Lights: Test the turn indicators, high beams, and gauges.
How to Drive
One of the perks of renting a scooter or moped is that they’re easy to operate and handle. The first step is to take the bike off its center stand, which keeps the scooter stable while not in use (similar to a kickstand on a motorcycle). The rental agency will show you how to take the scooter off its stand and start it. Practicing a few times at the rental store is a good way to get comfortable starting the scooter before you’re on your own. If you’re never been on a motorcycle, moped, or scooter before, consider asking for a ride with someone before you try driving on your own. Being a passenger will give you a good sense of how the scooter handles and how it differs from driving a car or riding a regular bike.
Where to ride?
While renting a scooter has many advantages over other modes of transportation, there are some places where it’s not the best option for a tourist. Large cities in Southeast Asia are a great example: in Kathmandu, Nepal, the roads are choked with vehicles all moving as a clump, rather than in neat lines. Vehicles use horns instead of blinkers to indicate that they’re passing or that you should pass them. While it’s a system that can be learned, jumping in as a first-time scooter-driver can be dangerous; you’re better off using taxis and other local transportation. Rome is another city where you should avoid renting a scooter because of its narrow roads, fast traffic, and unpredictable layout.
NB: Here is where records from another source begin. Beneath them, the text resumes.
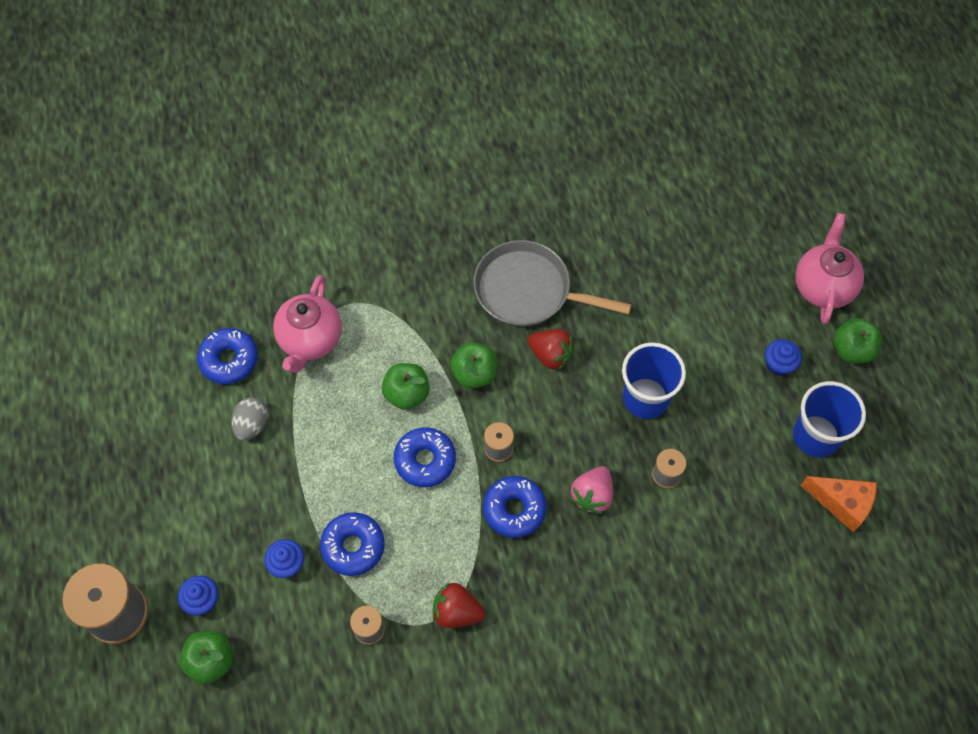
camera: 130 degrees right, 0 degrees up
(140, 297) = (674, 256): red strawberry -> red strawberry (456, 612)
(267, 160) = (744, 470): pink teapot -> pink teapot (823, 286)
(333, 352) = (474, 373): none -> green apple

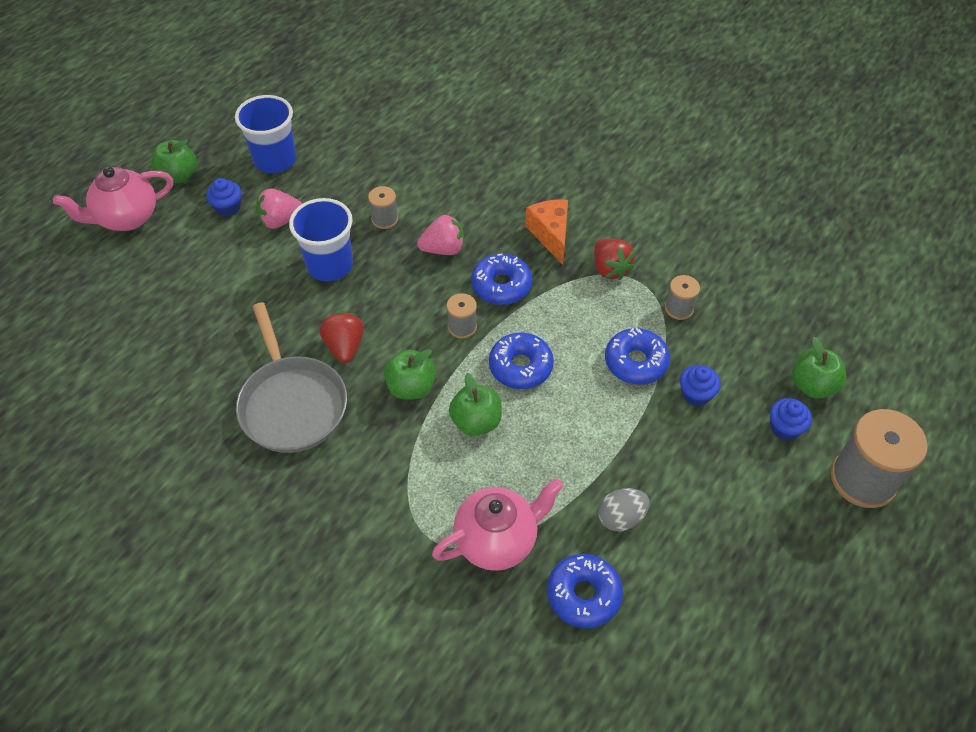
camera: 130 degrees left, 10 degrees down
(730, 393) = (280, 221): none -> pink strawberry
(842, 503) = (318, 125): orange cheese -> orange cheese (550, 235)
This being said, there are countless regions and cities that are perfect for a first-time scooter driver. Areas with flat roads and slow and minimal traffic, like Hawaii, Bali, Greece, and the Italian countryside, are just a few locations that are ideal for scooter use.
Scooters and mopeds have a reputation for being safer than other vehicles because of their small size and lack of power. However, driving a scooter comes with as many risks as driving a car. Because of their size, scooters are hard for automobile drivers to see, so stay visible, move with traffic, and avoid roads where you are unable to go the speed limit because of the bike’s power.